The Irish Republican Liberation Army (IRLA) is an Irish paramilitary "self-styled vigilante group"[1] in support of a united Ireland. Although much of its origins are as yet unknown, the IRLA had attracted attention with its threats of paramilitary action.[citation needed]

Origins[edit]

The IRLA is centred on Belfast in the Ardoyne area.[2][3] The Irish News suggested that its membership were from a County Antrim family with Loyalist Volunteer Force connections,[4] while others have suggested they splintered from the Continuity IRA (CIRA).[1] Another theory was that the groups was supposed to have started in 2006 by dissidents from CIRA who split to form either the IRLA or the Continuity Liberation Movement.[5]

Threats[edit]

Following the deaths of two of its members in squabbles over firearms in November 2007, Ed Burns and Joe Jones, the former who was shot near the GAA St Galls' club in West Belfast and the latter who was beaten to death with a shovel in Ardoyne, the group threatened retribution against Republican Sinn Féin, the alleged political wing of the CIRA, believed responsible for the deaths.[1] Veteran west Belfast activist, Geraldine Taylor, a candidate in the Assembly elections, and a north Belfast Republican Sinn Féin member, were told by police that their lives were in danger. The threat was said to have come from the apparently "self-styled vigilante group," the IRLA. Further to this, two other republicans were also warned of the danger to their lives.[6]

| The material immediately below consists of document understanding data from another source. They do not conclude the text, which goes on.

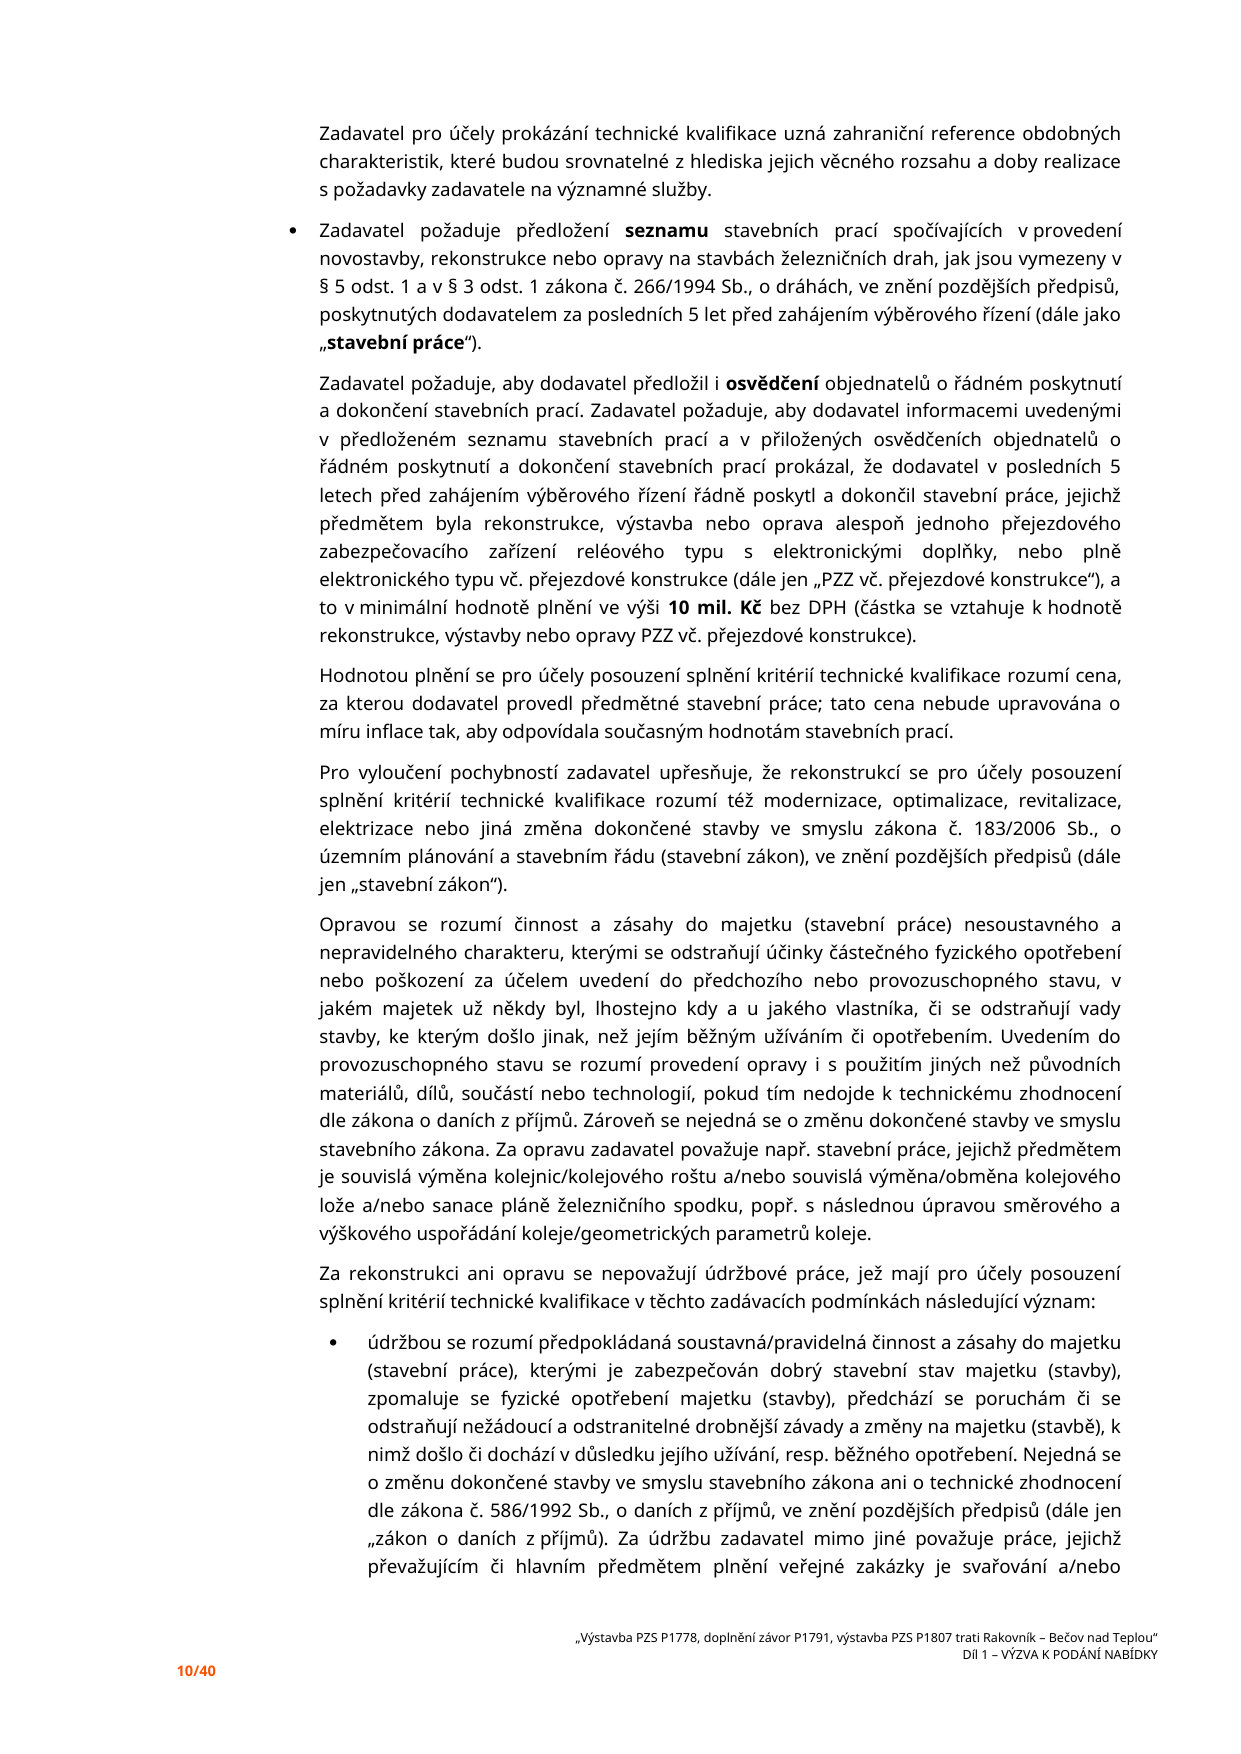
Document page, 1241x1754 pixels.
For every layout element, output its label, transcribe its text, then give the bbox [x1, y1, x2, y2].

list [330, 1329, 1122, 1579]
text Opravou se rozumí činnost a zásahy do majetku (stavební práce) nesoustavného a nepravidelného charakteru, kterými se odstraňují účinky částečného fyzického opotřebení nebo poškození za účelem uvedení do předchozího nebo provozuschopného stavu, v jakém majetek už někdy byl, lhostejno kdy a u jakého vlastníka, či se odstraňují vady stavby, ke kterým došlo jinak, než jejím běžným užíváním či opotřebením. Uvedením do provozuschopného stavu se rozumí provedení opravy i s použitím jiných než původních materiálů, dílů, součástí nebo technologií, pokud tím nedojde k technickému zhodnocení dle zákona o daních z příjmů. Zároveň se nejedná se o změnu dokončené stavby ve smyslu stavebního zákona. Za opravu zadavatel považuje např. stavební práce, jejichž předmětem je souvislá výměna kolejnic/kolejového roštu a/nebo souvislá výměna/obměna kolejového lože a/nebo sanace pláně železničního spodku, popř. s následnou úpravou směrového a výškového uspořádání koleje/geometrických parametrů koleje. [319, 912, 1122, 1245]
text Pro vyloučení pochybností zadavatel upřesňuje, že rekonstrukcí se pro účely posouzení splnění kritérií technické kvalifikace rozumí též modernizace, optimalizace, revitalizace, elektrizace nebo jiná změna dokončené stavby ve smyslu zákona č. 183/2006 Sb., o územním plánování a stavebním řádu (stavební zákon), ve znění pozdějších předpisů (dále jen „stavební zákon“). [319, 759, 1122, 897]
text Zadavatel požaduje, aby dodavatel předložil i osvědčení objednatelů o řádném poskytnutí a dokončení stavebních prací. Zadavatel požaduje, aby dodavatel informacemi uvedenými v předloženém seznamu stavebních prací a v přiložených osvědčeních objednatelů o řádném poskytnutí a dokončení stavebních prací prokázal, že dodavatel v posledních 5 letech před zahájením výběrového řízení řádně poskytl a dokončil stavební práce, jejichž předmětem byla rekonstrukce, výstavba nebo oprava alespoň jednoho přejezdového zabezpečovacího zařízení reléového typu s elektronickými doplňky, nebo plně elektronického typu vč. přejezdové konstrukce (dále jen „PZZ vč. přejezdové konstrukce“), a to v minimální hodnotě plnění ve výši 10 mil. Kč bez DPH (částka se vztahuje k hodnotě rekonstrukce, výstavby nebo opravy PZZ vč. přejezdové konstrukce). [319, 370, 1122, 647]
list Zadavatel požaduje předložení seznamu stavebních prací spočívajících v provedení novostavby, rekonstrukce nebo opravy na stavbách železničních drah, jak jsou vymezeny v § 5 odst. 1 a v § 3 odst. 1 zákona č. 266/1994 Sb., o dráhách, ve znění pozdějších předpisů, poskytnutých dodavatelem za posledních 5 let před zahájením výběrového řízení (dále jako „stavební práce“). [289, 217, 1122, 355]
text Zadavatel pro účely prokázání technické kvalifikace uzná zahraniční reference obdobných charakteristik, které budou srovnatelné z hlediska jejich věcného rozsahu a doby realizace s požadavky zadavatele na významné služby. [319, 121, 1122, 202]
text Hodnotou plnění se pro účely posouzení splnění kritérií technické kvalifikace rozumí cena, za kterou dodavatel provedl předmětné stavební práce; tato cena nebude upravována o míru inflace tak, aby odpovídala současným hodnotám stavebních prací. [319, 662, 1122, 744]
text Za rekonstrukci ani opravu se nepovažují údržbové práce, jež mají pro účely posouzení splnění kritérií technické kvalifikace v těchto zadávacích podmínkách následující význam: [319, 1260, 1122, 1314]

In November 2007, the group also claimed responsibility for the shotgun attack that wounded a police officer driving away from his son's school in Derry.[7]

The Independent Monitoring Commission said the IRLA has a small arms collection, though its threat is not "terrorist in nature."[3]

In the twentieth IMC report, the IRLA was set to be a "essentially a group of criminals taking a republican banner in order to give supposed status to their activities." Although the group committed at least one other shooting it was not recognised as immediately threatening.[8]

Government response[edit]

On March 5, 2008, East Antrim MP Sammy Wilson asked the Secretary of State for Northern Ireland Tony McNulty if he would consider prohibiting the Irish Republican Liberation Army under the Terrorism Act 2000. McNulty replied that "As a matter of normal policy and practice we do not comment on organisations not on the proscribed list."[9]